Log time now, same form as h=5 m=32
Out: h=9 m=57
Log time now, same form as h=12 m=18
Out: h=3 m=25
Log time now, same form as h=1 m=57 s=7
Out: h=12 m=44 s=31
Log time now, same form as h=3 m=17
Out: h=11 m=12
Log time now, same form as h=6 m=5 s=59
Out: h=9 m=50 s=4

==

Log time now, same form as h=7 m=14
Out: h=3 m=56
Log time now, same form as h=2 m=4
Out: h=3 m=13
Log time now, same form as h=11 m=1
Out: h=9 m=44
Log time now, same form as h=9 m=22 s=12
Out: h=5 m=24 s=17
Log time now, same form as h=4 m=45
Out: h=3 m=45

* [Written problem]: Reproduce the records word for word, from the line with "Log time now, same form as h=5 m=32" up to and including the line with "Out: h=9 m=50 s=4".

* [Solution for this task]:
Log time now, same form as h=5 m=32
Out: h=9 m=57
Log time now, same form as h=12 m=18
Out: h=3 m=25
Log time now, same form as h=1 m=57 s=7
Out: h=12 m=44 s=31
Log time now, same form as h=3 m=17
Out: h=11 m=12
Log time now, same form as h=6 m=5 s=59
Out: h=9 m=50 s=4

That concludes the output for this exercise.